We had one more trick up our sleeves. When we shot the painting, we boiled a kettle in front of the camera lens. It didn’t quite create the smoky industrial miasma we were looking for, but it did soften the shot a bit. My only regret was the schoolboy error I’d made in painting the building almost up to the edges of the card, which gave us limited framing options.

Still, having the kettle on hand meant it was easy to make the tea.

Matt Line Tidies Up The UniverseThis Bloodless Age was the height of sophistication compared to some of our earlier films. Here are a couple of images from those hazy 8mm days.

The first shows a couple of frames from another opening shot, this time from a plasticene animation epic I made with the same reprobates mentioned above. This Lucas-inspired adventure was called Matt Line Tidies Up The Universe. The titular hero wasn’t the only character named from a movie-making glossary, by the way – the film also featured Princess Arriflex and the Evil Lord Multiplane.

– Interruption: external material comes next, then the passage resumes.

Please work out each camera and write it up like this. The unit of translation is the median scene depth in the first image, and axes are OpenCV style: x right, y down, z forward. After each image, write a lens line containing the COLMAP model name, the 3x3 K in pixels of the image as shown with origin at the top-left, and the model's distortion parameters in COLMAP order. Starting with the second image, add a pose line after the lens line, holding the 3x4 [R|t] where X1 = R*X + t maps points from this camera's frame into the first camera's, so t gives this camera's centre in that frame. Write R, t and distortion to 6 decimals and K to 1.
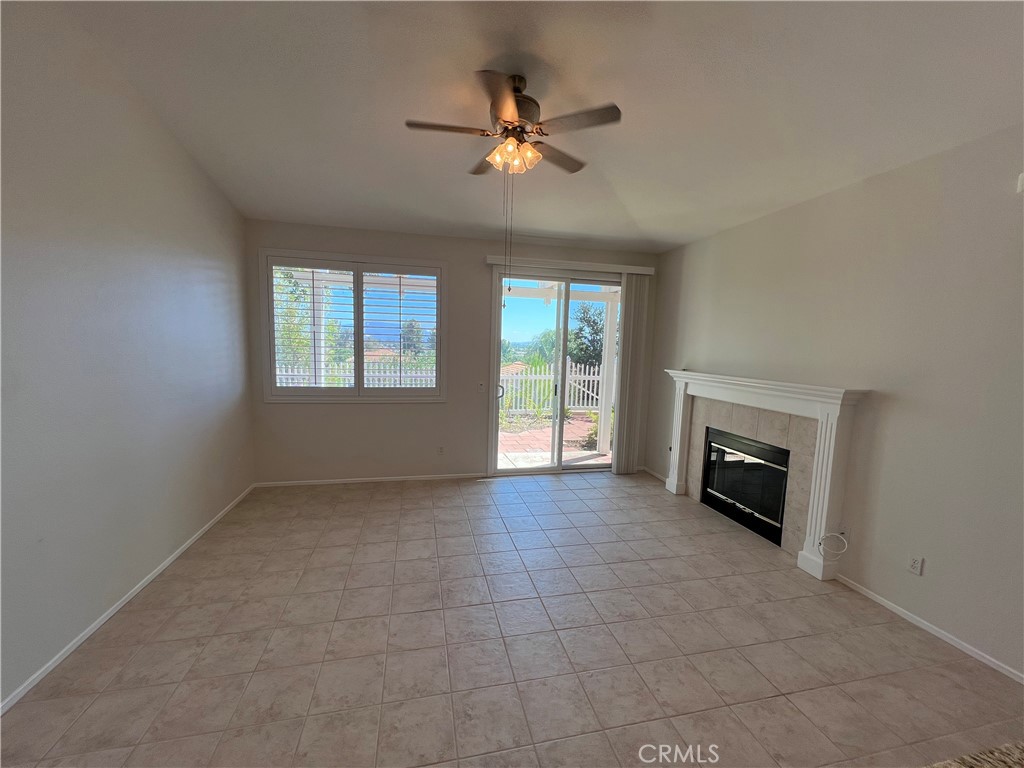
lens RADIAL K [[410.1, 0, 510.4], [0, 410.1, 384.4], [0, 0, 1]] dist [0.000501, 0.000120]
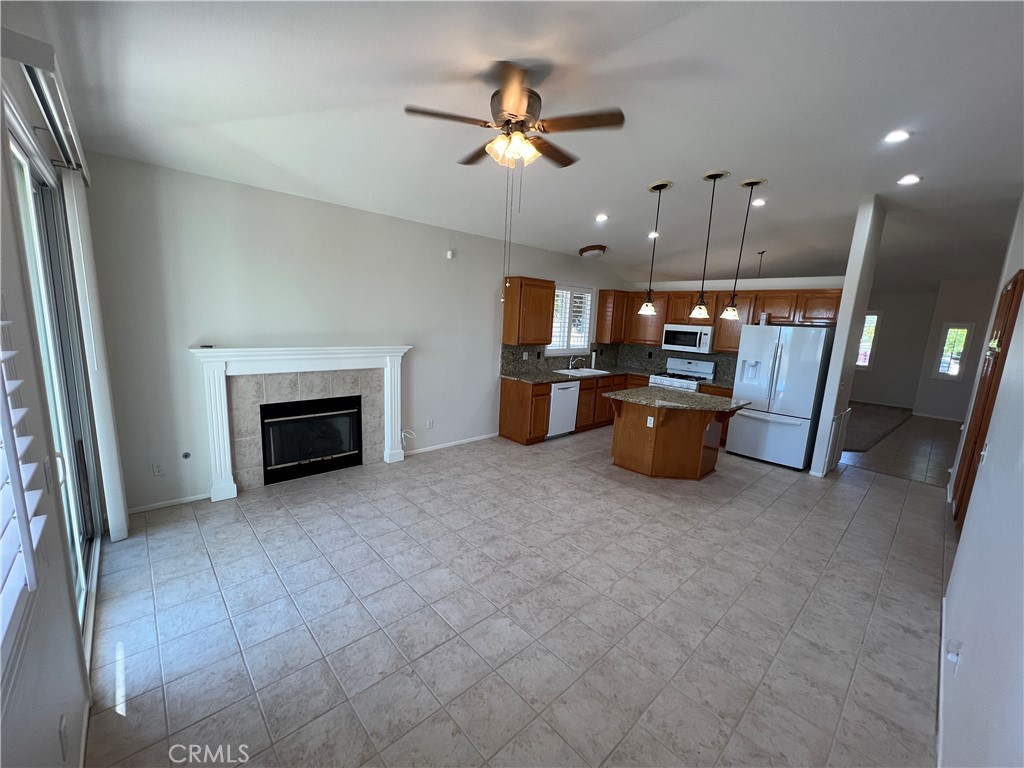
lens RADIAL K [[410.1, 0, 510.1], [0, 410.1, 387.3], [0, 0, 1]] dist [0.000501, 0.000120]
pose [[-0.497373, -0.197807, 0.844684, -0.776436], [0.022652, 0.970366, 0.240578, -0.197113], [-0.867241, 0.138791, -0.478153, 1.295093]]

Demonic Dressing GownThe second set of stills is from Fever, which Phil and I shot on Standard rather than Super 8 and managed to get placed in the BBC Screen Test Young Filmmaker’s competition, back in the days when we all had big hair and wore flares. As far as we know, it’s the only film they ever had to censor in order to protect younger viewers …

And, yes, in case you were wondering, the frames really do show a dressing gown crawling across a bedroom floor. Well, it’s only logical – the article of clothing in question was possessed by a demon after all.

If you like the pictures, the links below will take you to a couple of short behind-the-scenes articles explaining how we did the shots. The articles are recycled from my old blog, so if you’ve read them before, this is now the perfect opportunity to go and put the kettle on yourself.

2 thoughts on “Remaking Blade Runner with a kettle

  1. I’m in shock. For decades I’ve had in my mind the image of a dressing gown scuttling across the floor and smothering the sleeping boy. I was six when this was transmitted (so the BBC Genome informs me), have never seen it since, but I could call every shot. I thought it was one of those things too obscure for even the Internet to reveal (I’ve never entertained the hope that another person would know what I was talking about)… and here it is! Amazing.